To put it another way, it's unfortunate that particular synchronous API is implemented using threads, but there is nothing about async that implies one way or another that a synchronous method will be implemented using threads -- I've seen plenty of (questionable) C functions that do similar things like using pthread_create and then pthread_join immediately after to fake a blocking task.

1 comments

Er? No, the point is that threads are what you want for cpu-bound tasks. Async does not deal well with long running cpu intensive jobs that hog the cpu without yield points.
Why not? The fix there sounds like it's as simple as adding some yield points.
Yield points in the middle of a large matrix multiplication (for example)?

Manually scheduling threads seems like a really shitty way to program

Not really? That's cooperative multitasking and it's used a lot: https://en.wikipedia.org/wiki/Cooperative_multitasking

But regardless, the GP post was not taking about matrix math, it seems it was talking about sending an HTTP request and waiting for a response, which is something that actually is I/O bound on the TCP socket.

I know what it is, and there's a reason that all the systems listed as using it are obsolete.

> "I don't want an async model, which assumes you're I/O bound, interfering with keeping all those CPUs busy."

Strongly implies to me that there's a CPU-bound component there.

The systems that use it as a native threading model are obsolete, but there's also this sentence there:

>Cooperative multitasking is used with await in languages with a single-threaded event-loop in their runtime, like JavaScript or Python.

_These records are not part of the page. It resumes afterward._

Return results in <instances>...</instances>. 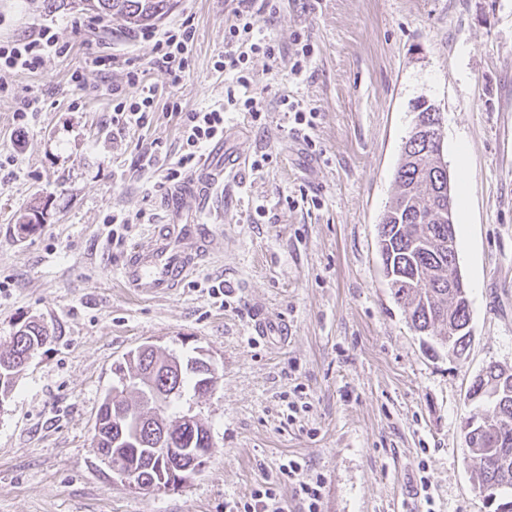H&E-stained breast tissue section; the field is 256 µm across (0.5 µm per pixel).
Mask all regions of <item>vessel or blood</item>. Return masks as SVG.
Returning a JSON list of instances; mask_svg holds the SVG:
<instances>
[{"label":"vessel or blood","instance_id":"vessel-or-blood-1","mask_svg":"<svg viewBox=\"0 0 512 512\" xmlns=\"http://www.w3.org/2000/svg\"><path fill=\"white\" fill-rule=\"evenodd\" d=\"M236 156L216 142L208 161L184 181L168 188L163 204L169 223L156 225L147 247L134 248L126 257L121 279L141 295L172 293L209 254L212 232L202 216L213 191L236 169Z\"/></svg>","mask_w":512,"mask_h":512}]
</instances>
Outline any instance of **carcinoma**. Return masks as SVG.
<instances>
[{"mask_svg":"<svg viewBox=\"0 0 512 512\" xmlns=\"http://www.w3.org/2000/svg\"><path fill=\"white\" fill-rule=\"evenodd\" d=\"M101 17L120 16L131 28H148L173 8V0H87ZM420 123H440L441 113L421 103ZM442 140L430 142L408 134L395 170V194L378 224L383 272L407 323L421 336H432L456 359L471 340L469 292L459 276L455 224L448 223V176L435 172ZM49 340L45 325L23 323L0 350V403L11 397L20 372ZM195 358L180 359L146 350L118 362V380L137 379L118 393L107 391L94 429L100 455H112V469H127L133 481L155 491L176 459L189 463L199 448L209 447L211 434L201 419H186L177 401L188 375L194 391L211 390L214 379L192 367ZM467 399L474 405L465 419L463 460L476 476L475 489L494 512H512V367L490 363L474 377ZM174 446L166 459L153 448Z\"/></svg>","mask_w":512,"mask_h":512,"instance_id":"1","label":"carcinoma"}]
</instances>
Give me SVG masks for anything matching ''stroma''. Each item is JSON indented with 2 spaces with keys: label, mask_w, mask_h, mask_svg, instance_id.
Listing matches in <instances>:
<instances>
[{
  "label": "stroma",
  "mask_w": 512,
  "mask_h": 512,
  "mask_svg": "<svg viewBox=\"0 0 512 512\" xmlns=\"http://www.w3.org/2000/svg\"><path fill=\"white\" fill-rule=\"evenodd\" d=\"M233 8L175 0L147 36L79 0H0V41L48 26L68 47L36 72L0 70L15 91L0 98V343L28 320L50 333L0 411V512H225L293 456L322 475V512H492L463 463L461 425L473 378L512 366V0H279L263 27L281 58L245 64L262 119L226 120L241 166L206 216L211 254L173 294L140 298L120 269L166 218L160 183L181 153L167 105H223L214 63ZM186 19L195 38L174 87L154 37ZM299 35L313 51L298 76ZM127 59L155 87V112L119 131L111 91L125 87ZM27 94L40 109L20 122ZM285 98L313 111V126L296 124ZM420 101L439 110L444 159L467 185L453 214L472 317L461 361L410 329L377 246ZM33 208L42 224L20 233ZM114 214L132 221L119 239ZM219 283L221 301L209 294ZM258 309L287 322L285 340L253 335ZM146 342L205 351L220 373L179 402L207 421L213 453L160 492L121 481L93 443L115 363Z\"/></svg>",
  "instance_id": "obj_1"
}]
</instances>
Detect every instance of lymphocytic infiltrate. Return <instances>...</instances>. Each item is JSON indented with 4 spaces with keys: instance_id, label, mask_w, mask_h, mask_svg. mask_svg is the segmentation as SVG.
I'll list each match as a JSON object with an SVG mask.
<instances>
[{
    "instance_id": "obj_1",
    "label": "lymphocytic infiltrate",
    "mask_w": 512,
    "mask_h": 512,
    "mask_svg": "<svg viewBox=\"0 0 512 512\" xmlns=\"http://www.w3.org/2000/svg\"><path fill=\"white\" fill-rule=\"evenodd\" d=\"M277 0H237L236 24L231 25L224 36V52L215 66L227 78L228 105H243L253 120H260L263 112L261 101L251 94V79L243 68L246 53L252 52L277 61L281 56L278 45L265 34L261 21L273 15ZM195 30L190 21L165 31L155 42V62L165 68L172 84H180L188 66L186 53L193 42ZM51 27H43L37 37L0 43V68L34 71L38 69L46 53H66ZM127 93L116 94L112 105V123L123 128L132 124L149 123L154 112L156 92L147 84L143 70L134 61H127ZM168 109L178 116L182 153L174 166L169 167L164 179L168 182L181 180L193 170L202 156L203 149L224 136L226 114L221 110L209 112L183 111L179 100H171ZM284 482L267 481L256 488L245 502L234 503L229 512H285L281 493L283 486H291L306 512H321L323 479L311 476L305 462L289 459L281 465Z\"/></svg>"
}]
</instances>
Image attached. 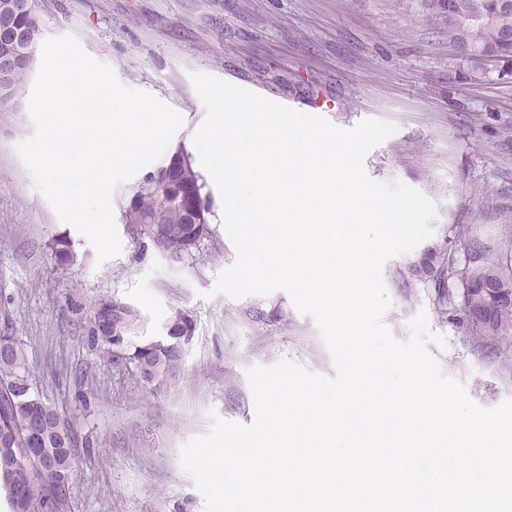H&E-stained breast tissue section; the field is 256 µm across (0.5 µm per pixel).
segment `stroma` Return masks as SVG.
<instances>
[{
	"instance_id": "stroma-1",
	"label": "stroma",
	"mask_w": 512,
	"mask_h": 512,
	"mask_svg": "<svg viewBox=\"0 0 512 512\" xmlns=\"http://www.w3.org/2000/svg\"><path fill=\"white\" fill-rule=\"evenodd\" d=\"M37 16L43 38L75 37L123 85L154 95L184 120L164 153L115 189L121 251L101 263L35 188L18 154L34 131V75L0 111V327L23 345L31 391L55 404L75 434L76 512H203L180 449L208 430L209 413L253 421L247 369L288 359L334 373L315 321L287 292L212 295L236 258L217 194L209 196L213 238L176 267L123 219L139 184L177 149H194L205 108L192 74L301 112L314 99L329 101L327 120L345 130L368 119L394 124L364 159L371 179L432 199L435 238L452 224L475 225L492 246L512 237V63L454 60L447 31L419 0H39ZM61 235L79 265L55 262L48 245ZM419 256L396 255L382 266L391 336L407 341L410 320L426 312L431 332L447 340L428 346L442 372L481 407L512 399V347L474 349L459 310L439 313L430 289L405 287L407 266ZM102 297L138 310L149 336L175 312L190 317L193 336L174 377L149 386L132 366L106 359L91 340L89 314Z\"/></svg>"
}]
</instances>
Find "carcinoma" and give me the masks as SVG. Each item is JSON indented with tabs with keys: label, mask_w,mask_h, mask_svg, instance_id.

There's no reason rust can't have an executor that does the same, and you only use that within the event loop on your one or two HTTP worker threads. If you're waiting in a thread for an HTTP request to return, that's never going to be CPU-bound. I still am failing to see what the problem here is besides a complaint about some rust crate only supporting a multi-threaded executor, which again is a different problem than whether it's done with async futures or not. One could just as easily write some C code that forces the use of threads.